EXERCISE OBJECTIVE: The expected response is an exact repetition of every record, with images excluded.

WORKING DATA below:

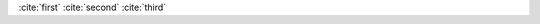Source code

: :cite:`first`
:cite:`second`
:cite:`third`

.. bibliography:: test.bib
   :filter: author % "Second" and type == "MISC"
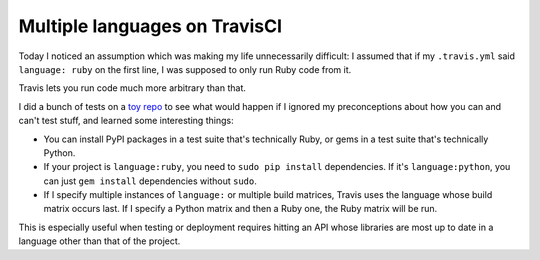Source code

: Multiple languages on TravisCI
==============================

Today I noticed an assumption which was making my life unnecessarily
difficult: I assumed that if my ``.travis.yml`` said ``language: ruby`` on the
first line, I was supposed to only run Ruby code from it. 

Travis lets you run code much more arbitrary than that. 

I did a bunch of tests on a `toy repo`_ to see what would happen if I ignored
my preconceptions about how you can and can't test stuff, and learned some
interesting things: 

* You can install PyPI packages in a test suite that's technically Ruby, or
  gems in a test suite that's technically Python.

* If your project is ``language:ruby``, you need to ``sudo pip install``
  dependencies. If it's ``language:python``, you can just ``gem install``
  dependencies without ``sudo``. 

* If I specify multiple instances of ``language:`` or multiple build
  matrices, Travis uses the language whose build matrix occurs last. If I
  specify a Python matrix and then a Ruby one, the Ruby matrix will be run. 

This is especially useful when testing or deployment requires hitting an API
whose libraries are most up to date in a language other than that of the
project.

.. _toy repo: https://travis-ci.org/edunham/travis-test/builds

.. author:: default
.. categories:: none
.. tags:: travisci
.. comments::
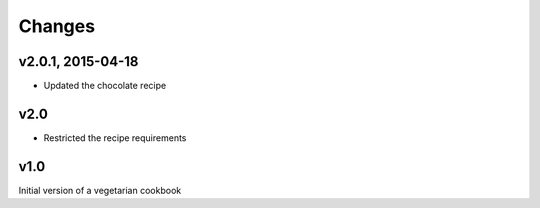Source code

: Changes
========

v2.0.1, 2015-04-18
-------------------
- Updated the chocolate recipe

v2.0
------
- Restricted the recipe requirements

v1.0
-----
Initial version of a vegetarian cookbook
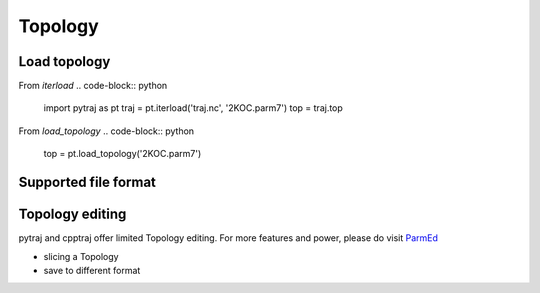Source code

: .. _topology:

Topology
========

Load topology
-------------

From `iterload`
.. code-block:: python
    import pytraj as pt
    traj = pt.iterload('traj.nc', '2KOC.parm7')
    top = traj.top

From `load_topology`
.. code-block:: python
    top = pt.load_topology('2KOC.parm7')

Supported file format
---------------------
.. todo:: add table

Topology editing
----------------
pytraj and cpptraj offer limited Topology editing. For more features and power, please do
visit `ParmEd <http://parmed.github.io/ParmEd/html/index.html>`_

* slicing a Topology
* save to different format
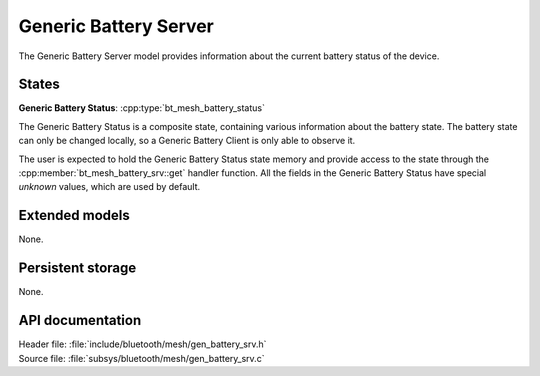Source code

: .. _bt_mesh_battery_srv_readme:

Generic Battery Server
######################

The Generic Battery Server model provides information about the current battery status of the device.

States
=======

**Generic Battery Status**: :cpp:type:`bt_mesh_battery_status`

The Generic Battery Status is a composite state, containing various information about the battery state.
The battery state can only be changed locally, so a Generic Battery Client is only able to observe it.

The user is expected to hold the Generic Battery Status state memory and provide access to the state through the :cpp:member:`bt_mesh_battery_srv::get` handler function.
All the fields in the Generic Battery Status have special *unknown* values, which are used by default.

Extended models
================

None.

Persistent storage
===================

None.

API documentation
==================

| Header file: :file:`include/bluetooth/mesh/gen_battery_srv.h`
| Source file: :file:`subsys/bluetooth/mesh/gen_battery_srv.c`

.. doxygengroup:: bt_mesh_battery_srv
   :project: nrf
   :members:
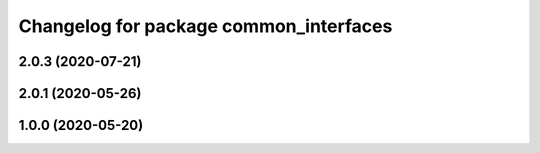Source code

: ^^^^^^^^^^^^^^^^^^^^^^^^^^^^^^^^^^^^^^^
Changelog for package common_interfaces
^^^^^^^^^^^^^^^^^^^^^^^^^^^^^^^^^^^^^^^

2.0.3 (2020-07-21)
------------------

2.0.1 (2020-05-26)
------------------

1.0.0 (2020-05-20)
------------------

End of WORKING DATA.

OUTPUT FOR THIS EXERCISE:
Source code

: :cite:`first`
:cite:`second`
:cite:`third`

.. bibliography:: test.bib
   :filter: author % "Second" and type == "MISC"
Source code

: Multiple languages on TravisCI
==============================

Today I noticed an assumption which was making my life unnecessarily
difficult: I assumed that if my ``.travis.yml`` said ``language: ruby`` on the
first line, I was supposed to only run Ruby code from it. 

Travis lets you run code much more arbitrary than that. 

I did a bunch of tests on a `toy repo`_ to see what would happen if I ignored
my preconceptions about how you can and can't test stuff, and learned some
interesting things: 

* You can install PyPI packages in a test suite that's technically Ruby, or
  gems in a test suite that's technically Python.

* If your project is ``language:ruby``, you need to ``sudo pip install``
  dependencies. If it's ``language:python``, you can just ``gem install``
  dependencies without ``sudo``. 

* If I specify multiple instances of ``language:`` or multiple build
  matrices, Travis uses the language whose build matrix occurs last. If I
  specify a Python matrix and then a Ruby one, the Ruby matrix will be run. 

This is especially useful when testing or deployment requires hitting an API
whose libraries are most up to date in a language other than that of the
project.

.. _toy repo: https://travis-ci.org/edunham/travis-test/builds

.. author:: default
.. categories:: none
.. tags:: travisci
.. comments::
Source code

: Changes
========

v2.0.1, 2015-04-18
-------------------
- Updated the chocolate recipe

v2.0
------
- Restricted the recipe requirements

v1.0
-----
Initial version of a vegetarian cookbook
Source code

: .. _topology:

Topology
========

Load topology
-------------

From `iterload`
.. code-block:: python
    import pytraj as pt
    traj = pt.iterload('traj.nc', '2KOC.parm7')
    top = traj.top

From `load_topology`
.. code-block:: python
    top = pt.load_topology('2KOC.parm7')

Supported file format
---------------------
.. todo:: add table

Topology editing
----------------
pytraj and cpptraj offer limited Topology editing. For more features and power, please do
visit `ParmEd <http://parmed.github.io/ParmEd/html/index.html>`_

* slicing a Topology
* save to different format
Source code

: .. _bt_mesh_battery_srv_readme:

Generic Battery Server
######################

The Generic Battery Server model provides information about the current battery status of the device.

States
=======

**Generic Battery Status**: :cpp:type:`bt_mesh_battery_status`

The Generic Battery Status is a composite state, containing various information about the battery state.
The battery state can only be changed locally, so a Generic Battery Client is only able to observe it.

The user is expected to hold the Generic Battery Status state memory and provide access to the state through the :cpp:member:`bt_mesh_battery_srv::get` handler function.
All the fields in the Generic Battery Status have special *unknown* values, which are used by default.

Extended models
================

None.

Persistent storage
===================

None.

API documentation
==================

| Header file: :file:`include/bluetooth/mesh/gen_battery_srv.h`
| Source file: :file:`subsys/bluetooth/mesh/gen_battery_srv.c`

.. doxygengroup:: bt_mesh_battery_srv
   :project: nrf
   :members:
Source code

: ^^^^^^^^^^^^^^^^^^^^^^^^^^^^^^^^^^^^^^^
Changelog for package common_interfaces
^^^^^^^^^^^^^^^^^^^^^^^^^^^^^^^^^^^^^^^

2.0.3 (2020-07-21)
------------------

2.0.1 (2020-05-26)
------------------

1.0.0 (2020-05-20)
------------------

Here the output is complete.